Ilustrasi mengaji (IDN Times/Mohamad Ulil Albab)
Kepala Bagian Kesejahteraan Rakyat, Pemkab Banyuwangi H.M Lukman mengatakan, insentif bagi guru ngaji rutin diberikan sejak 2011 hingga 2018. Pada 2019 tidak ada penyaluran insentif karena fokus pada pembaharuan data jumlah guru ngaji.
“Setiap tahun selalu ada pemberian insentif bagi guru ngaji, baru berhenti pada 2019 karena update data,” ujar Lukman, Jumat (14/2).

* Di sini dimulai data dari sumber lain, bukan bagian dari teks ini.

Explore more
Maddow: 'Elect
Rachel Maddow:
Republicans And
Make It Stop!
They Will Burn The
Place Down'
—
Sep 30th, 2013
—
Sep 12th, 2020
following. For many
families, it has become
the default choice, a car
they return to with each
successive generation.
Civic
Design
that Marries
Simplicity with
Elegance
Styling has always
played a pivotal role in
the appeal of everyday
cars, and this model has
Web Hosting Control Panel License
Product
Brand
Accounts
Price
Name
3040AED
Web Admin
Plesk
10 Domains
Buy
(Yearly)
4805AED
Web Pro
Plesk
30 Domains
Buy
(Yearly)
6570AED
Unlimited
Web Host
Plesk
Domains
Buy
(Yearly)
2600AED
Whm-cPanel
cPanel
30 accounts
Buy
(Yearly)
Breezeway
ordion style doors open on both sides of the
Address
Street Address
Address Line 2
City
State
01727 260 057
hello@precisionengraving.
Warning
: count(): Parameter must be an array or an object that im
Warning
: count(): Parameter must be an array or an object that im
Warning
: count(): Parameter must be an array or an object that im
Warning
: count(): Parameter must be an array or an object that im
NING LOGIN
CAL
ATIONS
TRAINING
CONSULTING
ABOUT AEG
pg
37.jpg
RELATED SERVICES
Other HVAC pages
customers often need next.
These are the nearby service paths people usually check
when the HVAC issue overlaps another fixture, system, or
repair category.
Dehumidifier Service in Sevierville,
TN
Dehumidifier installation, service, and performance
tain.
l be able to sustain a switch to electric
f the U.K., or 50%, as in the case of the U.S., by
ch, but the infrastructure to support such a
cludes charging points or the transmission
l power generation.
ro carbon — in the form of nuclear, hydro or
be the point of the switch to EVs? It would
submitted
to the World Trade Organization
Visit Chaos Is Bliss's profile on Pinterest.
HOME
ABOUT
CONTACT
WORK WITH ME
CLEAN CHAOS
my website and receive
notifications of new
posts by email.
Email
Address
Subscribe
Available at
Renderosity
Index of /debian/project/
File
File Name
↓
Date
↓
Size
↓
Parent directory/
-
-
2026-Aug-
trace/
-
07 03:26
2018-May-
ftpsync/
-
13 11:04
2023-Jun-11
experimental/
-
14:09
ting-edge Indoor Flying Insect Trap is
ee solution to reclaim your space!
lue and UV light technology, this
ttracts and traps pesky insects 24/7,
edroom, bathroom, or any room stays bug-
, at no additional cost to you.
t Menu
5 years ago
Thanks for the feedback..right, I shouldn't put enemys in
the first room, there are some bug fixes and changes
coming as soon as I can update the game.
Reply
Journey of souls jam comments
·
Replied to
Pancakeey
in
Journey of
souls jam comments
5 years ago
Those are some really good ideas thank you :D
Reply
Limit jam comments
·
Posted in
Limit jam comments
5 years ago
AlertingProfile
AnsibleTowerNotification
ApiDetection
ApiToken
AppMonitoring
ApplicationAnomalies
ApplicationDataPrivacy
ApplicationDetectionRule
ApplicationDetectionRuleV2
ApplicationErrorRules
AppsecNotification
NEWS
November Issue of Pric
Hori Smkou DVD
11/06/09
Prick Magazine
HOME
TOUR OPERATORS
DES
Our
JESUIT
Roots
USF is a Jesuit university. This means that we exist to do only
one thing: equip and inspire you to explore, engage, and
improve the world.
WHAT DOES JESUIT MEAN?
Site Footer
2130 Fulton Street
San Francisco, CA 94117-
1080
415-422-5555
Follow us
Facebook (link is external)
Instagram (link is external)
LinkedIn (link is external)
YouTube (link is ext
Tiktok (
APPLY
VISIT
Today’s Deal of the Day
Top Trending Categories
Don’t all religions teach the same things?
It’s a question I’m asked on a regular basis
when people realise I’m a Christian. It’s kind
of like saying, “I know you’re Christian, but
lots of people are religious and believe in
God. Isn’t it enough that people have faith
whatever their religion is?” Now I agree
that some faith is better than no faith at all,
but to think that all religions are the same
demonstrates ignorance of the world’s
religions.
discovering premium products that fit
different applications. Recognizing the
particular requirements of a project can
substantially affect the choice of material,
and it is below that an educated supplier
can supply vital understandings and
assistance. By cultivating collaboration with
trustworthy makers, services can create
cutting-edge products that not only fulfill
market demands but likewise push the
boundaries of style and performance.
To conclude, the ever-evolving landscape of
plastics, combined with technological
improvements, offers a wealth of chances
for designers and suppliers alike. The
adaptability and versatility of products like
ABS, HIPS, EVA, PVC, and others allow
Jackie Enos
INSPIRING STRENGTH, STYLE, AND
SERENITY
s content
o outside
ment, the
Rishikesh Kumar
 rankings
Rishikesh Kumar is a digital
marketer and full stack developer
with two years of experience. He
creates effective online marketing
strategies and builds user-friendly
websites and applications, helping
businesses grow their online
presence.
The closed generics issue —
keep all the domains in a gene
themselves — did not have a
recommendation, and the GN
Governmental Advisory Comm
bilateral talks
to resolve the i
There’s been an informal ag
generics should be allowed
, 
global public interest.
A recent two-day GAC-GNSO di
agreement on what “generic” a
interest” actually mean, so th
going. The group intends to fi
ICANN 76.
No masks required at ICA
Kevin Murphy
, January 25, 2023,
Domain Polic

Tahun ini, insentif Rp 8,3 miliar tersebut akan disalurkan kepada para guru ngaji lewat lembaga melalui proses hibah, Yayasan Pendidikan Muslimat Nahdlatul Ulama Nabawi dan Lembaga Pembinaan dan Pengembangan TK Al-Qur’an (LPPTKA) Badan Komunikasi Remaja Masjid Indonesia.
“Karena lewat proses hibah maka prosesnya harus didahului dengan pengajuan dari kedua lembaga tersebut untuk penyaluran. Kalau tidak mengajukan permohonan hibah, maka pemkab tidak bisa mengeluarkan dana tersebut,” ujar Lukman.